Intelligence is an act of divergence — exploring and innovating on ideas that have not been explored before. Because of that fact, the idea of alignment (particularly mechanisms such as RLHF) actively reduces intelligence in AI models.

If we try to limit the model, there are side effects that directly affect the usefulness and ability of the models to creatively abstract patterns. This is exemplified by OpenAI’s o1 model which outputs its chain-of-thought data in its context window. OpenAI explicitly left this chain-of-thought unaligned so that the model could be free to explore creative ideas that might be outside the bounds of what humans explore in their thought patterns.

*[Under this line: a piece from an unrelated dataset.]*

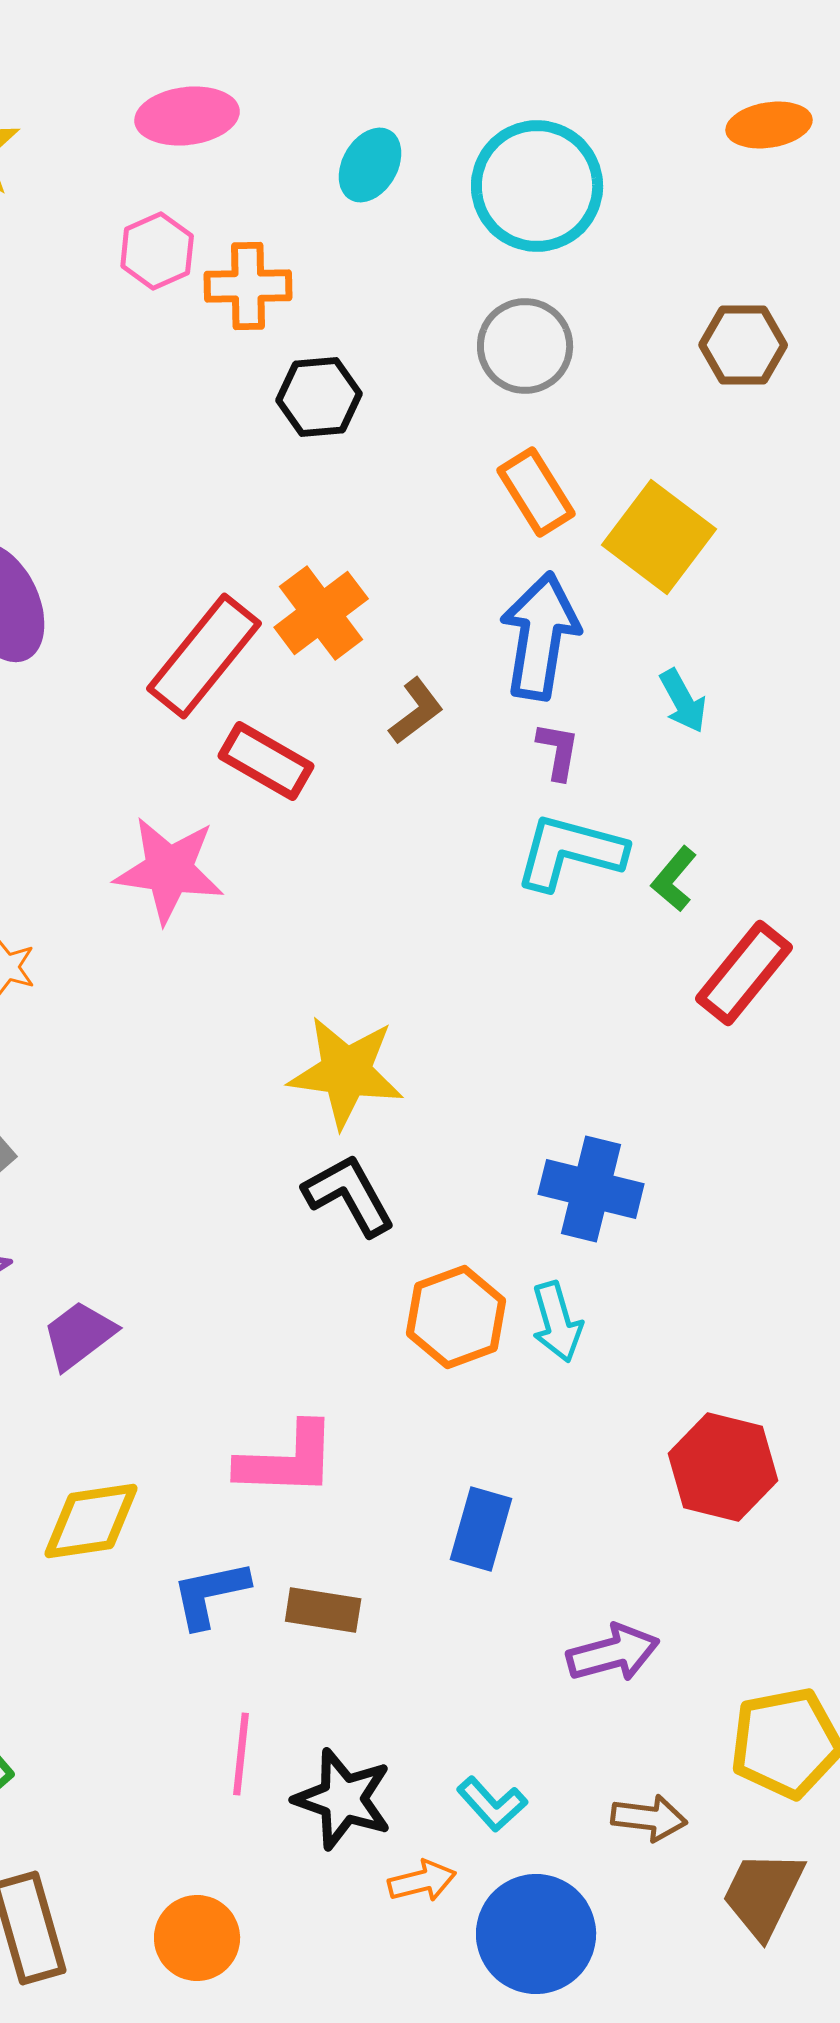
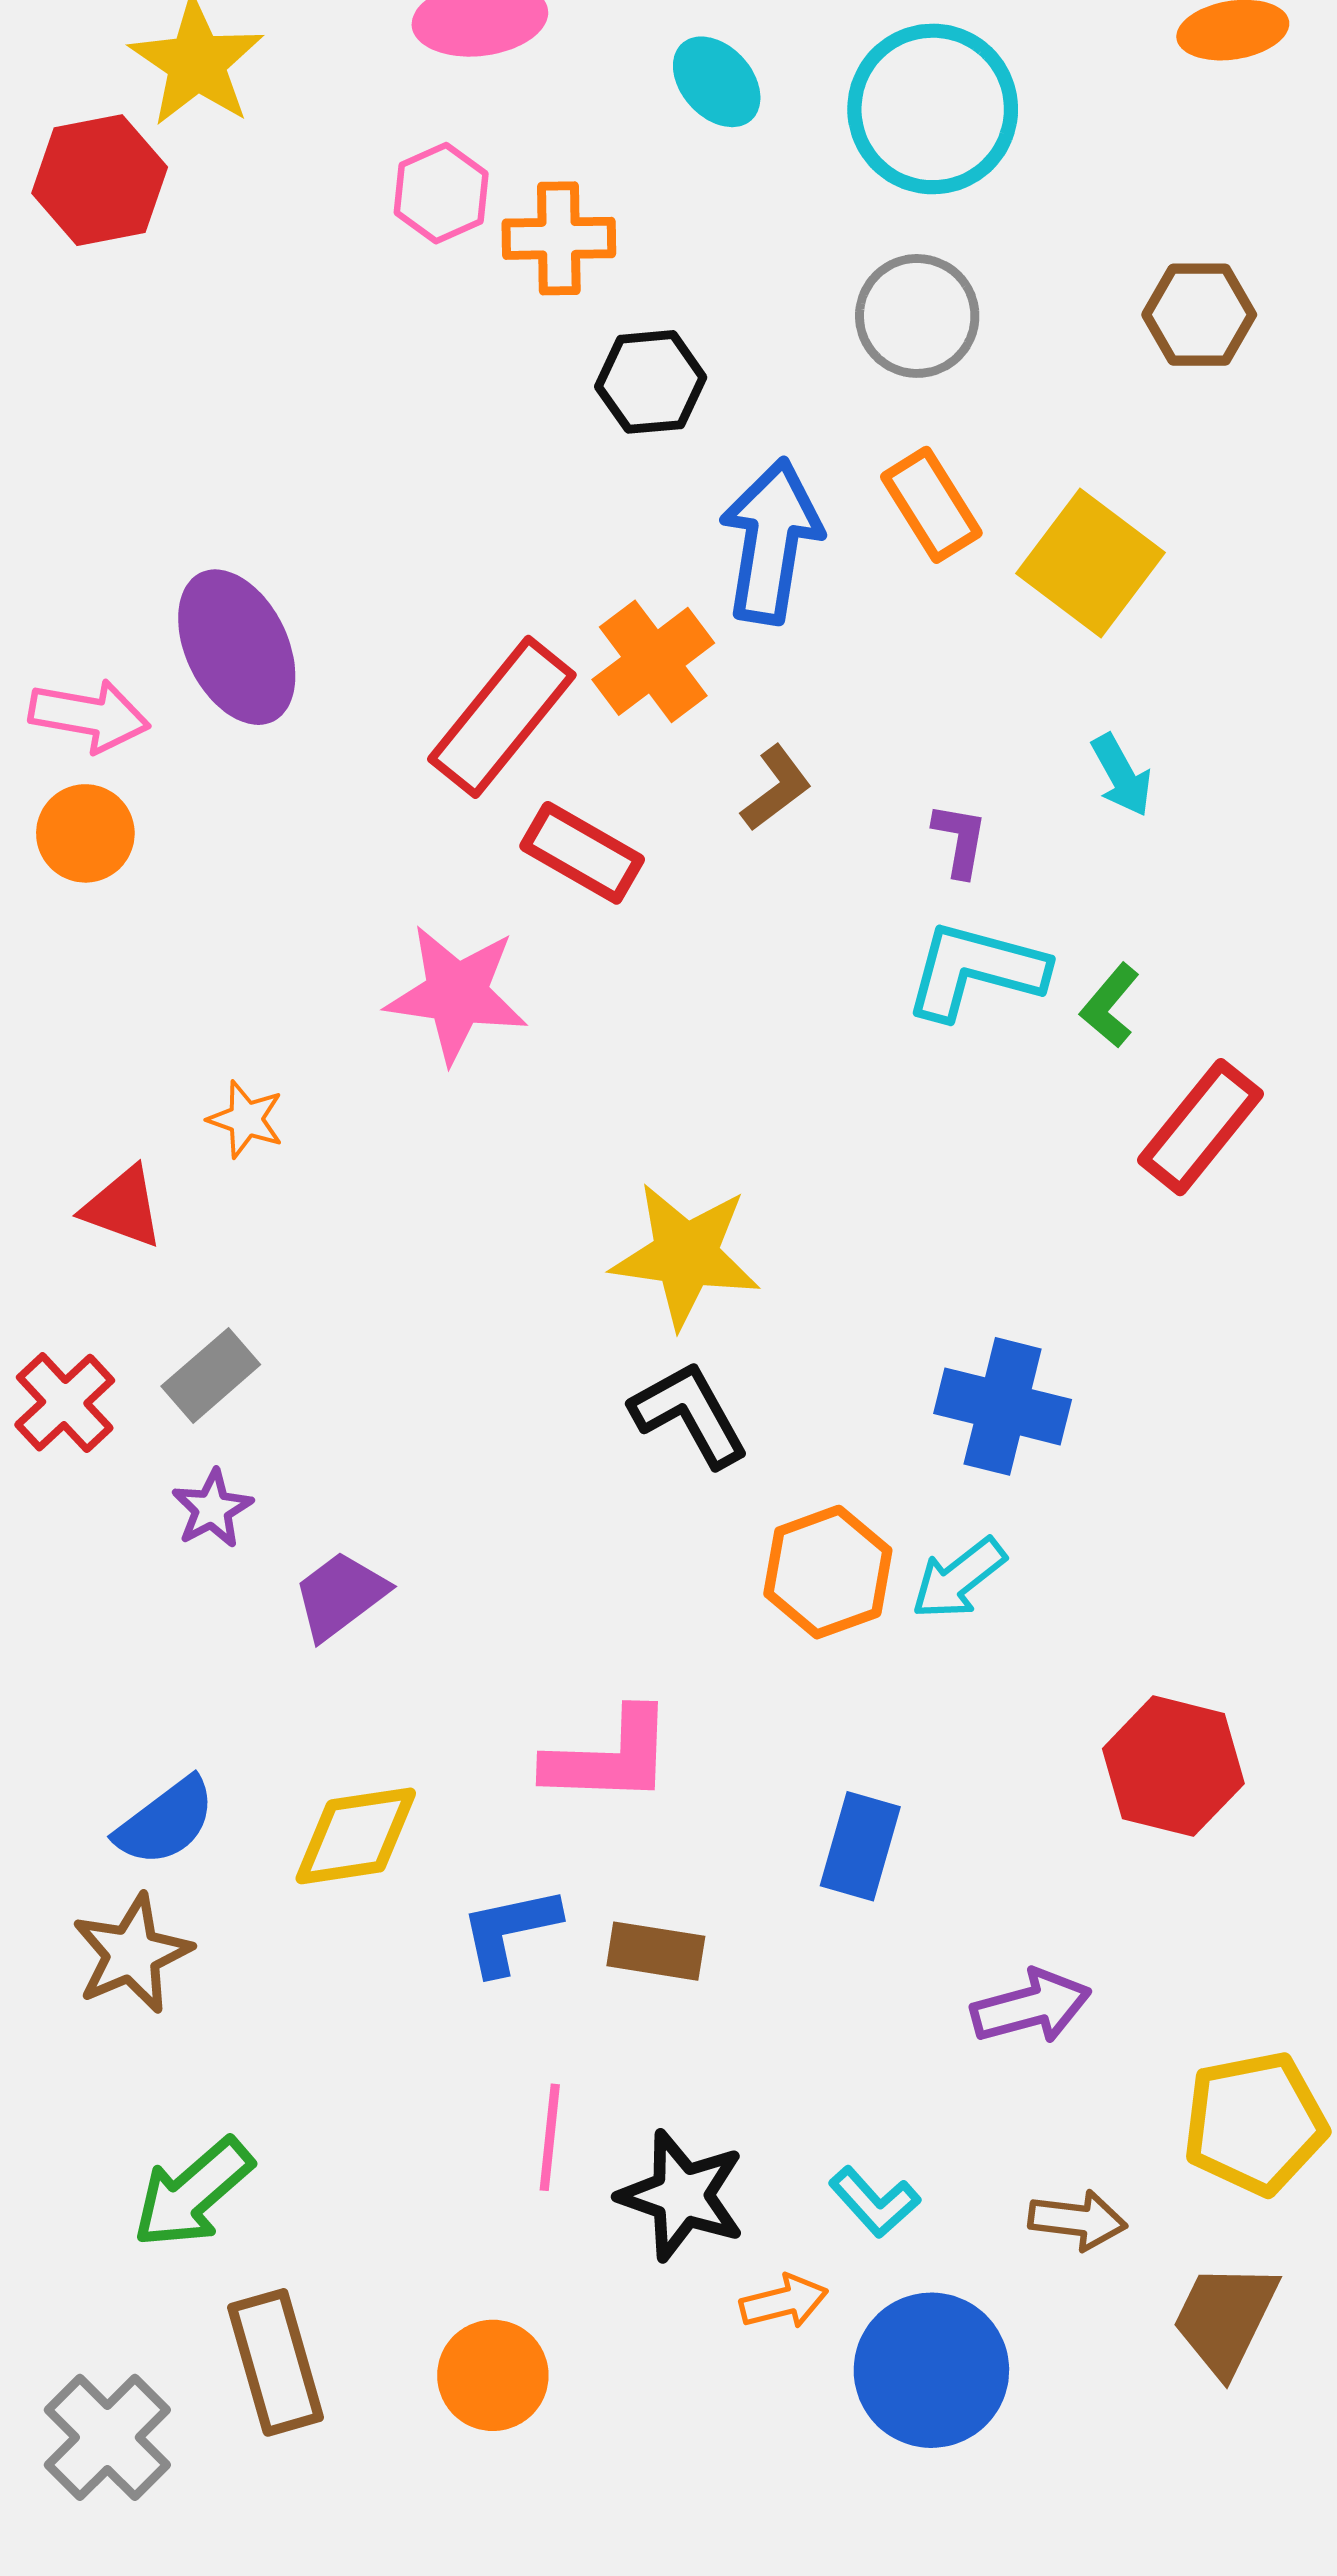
cyan ellipse: (370, 165) -> (717, 82), turned -72
blue arrow: (540, 636) -> (771, 541), moved
cyan arrow: (557, 1322) -> (959, 1579), turned 68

OpenAI found that the model was able to solve problems more robustly since it did not have to focus on self-censorship.

Instead of destructive tactics like RLHF, we can embrace the inevitability of unaligned models and focus on other alignment strategies.

Parallels in Society

This idea is akin to free speech which allows for the expression of diverse and sometimes controversial ideas. This freedom of thought is necessary to foster discourse, weed out ideas that don’t work, and find the ideas that do work.

This exploration is essential for pushing the boundaries of what AI and humans can achieve and for discovering novel approaches to complex problems.

In a society that values free speech, we don’t censor ideas preemptively but instead rely on robust public discourse to challenge and refine them. Similarly, with AI, we should focus on developing frameworks for responsible use and interpretation of AI outputs rather than limiting the AI’s capabilities from the outset.

Moreover, just as we hold individuals responsible for their speech while protecting the principle of free expression, we should focus on holding AI developers and users accountable for how they deploy and use AI technologies. This approach allows for innovation while maintaining ethical standards.